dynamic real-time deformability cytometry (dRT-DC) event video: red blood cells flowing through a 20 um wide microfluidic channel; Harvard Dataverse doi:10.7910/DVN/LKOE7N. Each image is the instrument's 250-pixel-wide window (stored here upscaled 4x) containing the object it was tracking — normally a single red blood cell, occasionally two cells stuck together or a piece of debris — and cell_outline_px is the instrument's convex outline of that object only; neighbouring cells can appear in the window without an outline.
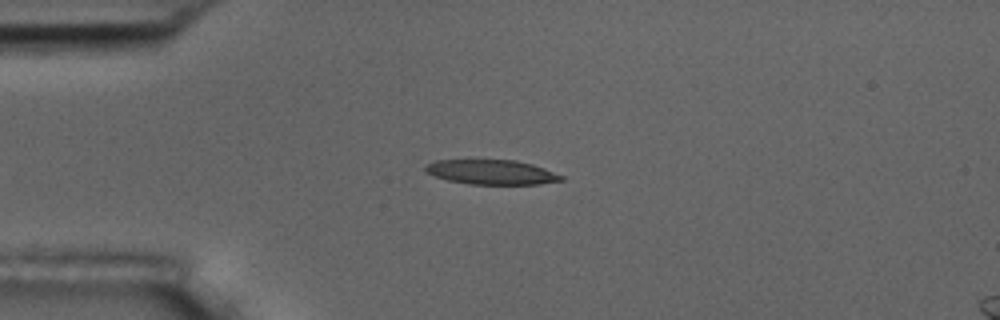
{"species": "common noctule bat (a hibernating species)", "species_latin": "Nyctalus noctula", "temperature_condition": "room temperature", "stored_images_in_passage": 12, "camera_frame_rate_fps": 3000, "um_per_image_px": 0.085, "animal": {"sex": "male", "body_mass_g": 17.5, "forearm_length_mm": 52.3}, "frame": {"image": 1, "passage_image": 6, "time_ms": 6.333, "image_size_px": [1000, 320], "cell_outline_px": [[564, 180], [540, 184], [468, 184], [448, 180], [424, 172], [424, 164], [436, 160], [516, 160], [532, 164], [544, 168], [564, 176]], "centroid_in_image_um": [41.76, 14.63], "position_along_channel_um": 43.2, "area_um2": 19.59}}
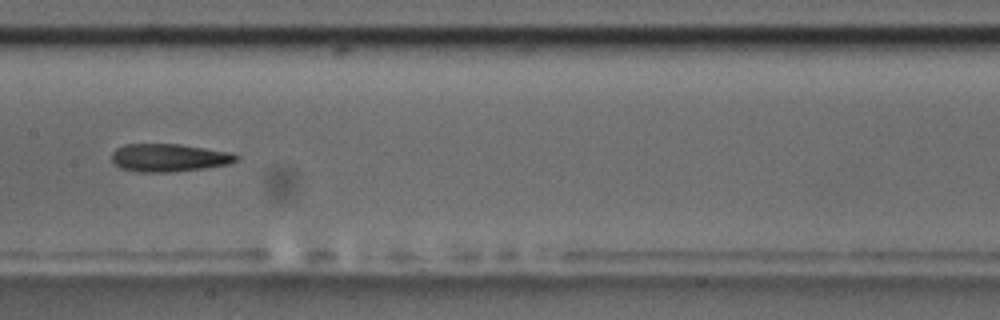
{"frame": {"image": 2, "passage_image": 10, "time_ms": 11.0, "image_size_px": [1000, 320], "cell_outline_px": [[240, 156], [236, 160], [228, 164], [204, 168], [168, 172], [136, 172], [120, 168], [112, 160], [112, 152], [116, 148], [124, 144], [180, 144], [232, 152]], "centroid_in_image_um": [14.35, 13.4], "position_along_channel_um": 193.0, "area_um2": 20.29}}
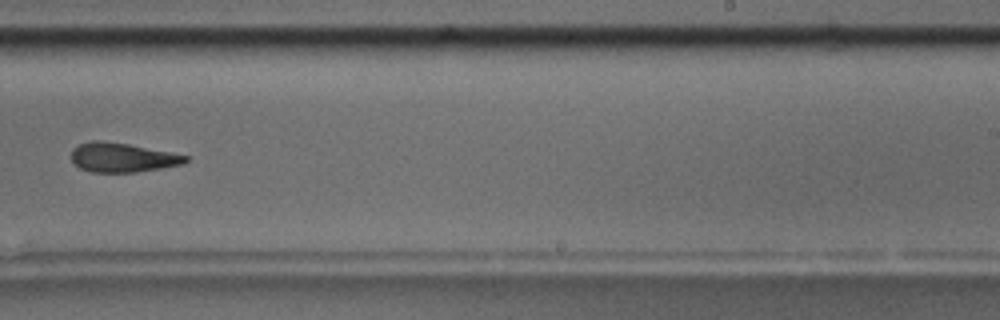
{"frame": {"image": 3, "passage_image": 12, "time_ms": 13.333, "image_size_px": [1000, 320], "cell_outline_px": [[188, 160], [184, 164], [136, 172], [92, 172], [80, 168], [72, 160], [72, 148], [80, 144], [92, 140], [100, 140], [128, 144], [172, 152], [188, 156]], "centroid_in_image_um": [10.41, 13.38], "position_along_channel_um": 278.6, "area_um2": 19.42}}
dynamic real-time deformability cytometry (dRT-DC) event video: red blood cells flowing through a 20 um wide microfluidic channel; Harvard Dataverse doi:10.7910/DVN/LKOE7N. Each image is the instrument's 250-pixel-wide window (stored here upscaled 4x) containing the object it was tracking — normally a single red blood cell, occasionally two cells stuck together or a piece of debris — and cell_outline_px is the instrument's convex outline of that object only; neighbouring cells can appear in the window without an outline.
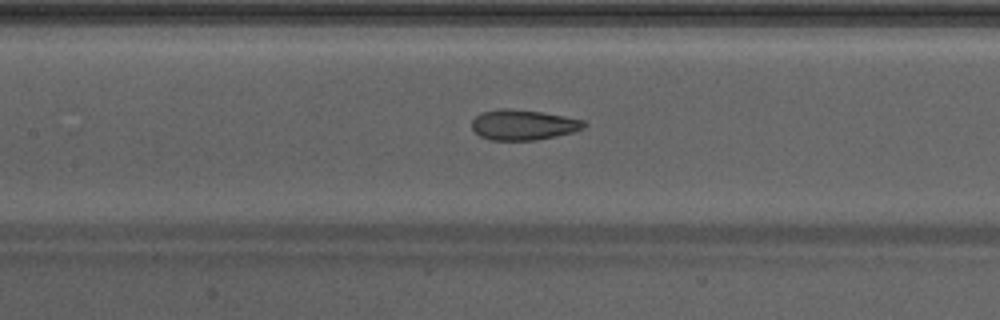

+++

Your job is to transcribe the entries above exactly; skip the pictures.

Written solution:
dynamic real-time deformability cytometry (dRT-DC) event video: red blood cells flowing through a 20 um wide microfluidic channel; Harvard Dataverse doi:10.7910/DVN/LKOE7N. Each image is the instrument's 250-pixel-wide window (stored here upscaled 4x) containing the object it was tracking — normally a single red blood cell, occasionally two cells stuck together or a piece of debris — and cell_outline_px is the instrument's convex outline of that object only; neighbouring cells can appear in the window without an outline.
{"species": "common noctule bat (a hibernating species)", "species_latin": "Nyctalus noctula", "temperature_condition": "room temperature", "stored_images_in_passage": 12, "camera_frame_rate_fps": 3000, "um_per_image_px": 0.085, "animal": {"sex": "male", "body_mass_g": 17.5, "forearm_length_mm": 52.3}, "frame": {"image": 1, "passage_image": 6, "time_ms": 6.333, "image_size_px": [1000, 320], "cell_outline_px": [[564, 180], [540, 184], [468, 184], [448, 180], [424, 172], [424, 164], [436, 160], [516, 160], [532, 164], [544, 168], [564, 176]], "centroid_in_image_um": [41.76, 14.63], "position_along_channel_um": 43.2, "area_um2": 19.59}}
{"frame": {"image": 2, "passage_image": 10, "time_ms": 11.0, "image_size_px": [1000, 320], "cell_outline_px": [[240, 156], [236, 160], [228, 164], [204, 168], [168, 172], [136, 172], [120, 168], [112, 160], [112, 152], [116, 148], [124, 144], [180, 144], [232, 152]], "centroid_in_image_um": [14.35, 13.4], "position_along_channel_um": 193.0, "area_um2": 20.29}}
{"frame": {"image": 3, "passage_image": 12, "time_ms": 13.333, "image_size_px": [1000, 320], "cell_outline_px": [[188, 160], [184, 164], [136, 172], [92, 172], [80, 168], [72, 160], [72, 148], [80, 144], [92, 140], [100, 140], [128, 144], [172, 152], [188, 156]], "centroid_in_image_um": [10.41, 13.38], "position_along_channel_um": 278.6, "area_um2": 19.42}}
dynamic real-time deformability cytometry (dRT-DC) event video: red blood cells flowing through a 20 um wide microfluidic channel; Harvard Dataverse doi:10.7910/DVN/LKOE7N. Each image is the instrument's 250-pixel-wide window (stored here upscaled 4x) containing the object it was tracking — normally a single red blood cell, occasionally two cells stuck together or a piece of debris — and cell_outline_px is the instrument's convex outline of that object only; neighbouring cells can appear in the window without an outline.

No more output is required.